On 22nd May 2017, 22 members of the public were tragically killed during a devastating terror attack at, what was meant to be, a joyous night for fans at an Arianna Grande concert.
Inquiries into the attack are on-going to this day, however faults have been identified in the security processes and procedures at the Manchester Arena where the attack took place. These included: blind spots in the CCTV that allowed the attacker to hide out of sight, lack of security patrolling, inadequate training of staff to recognise suspicious behaviour, and lack of action taken in response to concerns raised.
Following the Manchester Arena bombings, flaws in the safety of public spaces were highlighted and campaigns began to make amendments to legislations that would require a larger focus on security in public venues. From this the Government set out proposals for a new law that requires venues to have adequate preparations in place to protect the public from future attacks. This law comes under the new Protect Duty and came into play early this year. The manifesto for this law commits itself to heightening the safety of public venues, with the standards being consistent but proportional for the venues in question.
At their national conference, the SIA announced to their members that they are requesting changes to the 2001 Private Security Industry Act from parliament, on top of the new Protect Duty, to allow legislation to enforce changes. If passed, this will mean every company will have to operate to a minimum standard in relation to protecting the public from terror attacks. Amendments being called for by the SIA, would create a shift away from licensed individuals and onto licensed businesses. Until this legislation is in place, however, Security Buyers will need to look closely at who provides these services.

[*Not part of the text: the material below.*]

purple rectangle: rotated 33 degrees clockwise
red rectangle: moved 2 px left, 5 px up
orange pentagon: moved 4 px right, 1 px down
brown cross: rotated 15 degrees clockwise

Herongrange Group offer bespoke security services that can work with venues to identify and tackle any vulnerabilities in their security systems and procedures. From CCTV systems to trained manned guards, Herongrange provide real-time solutions that can protect public venues from attack.
David Kane, COO details how Herongrange can help venues to be compliant with the new Protect Duty legislation, “At the heart of Herongrange’s company ethos is the safety of others, and our services are designed with that in mind. The Manchester Arena incident highlights the catastrophic consequences that inadequacies in security protocols and procedures can have if exploited by criminals and terrorists. Herongrange works with clients to discover the systems and procedures best suited to minimising the vulnerabilities of specific venues and subsequently tackling these threats promptly.”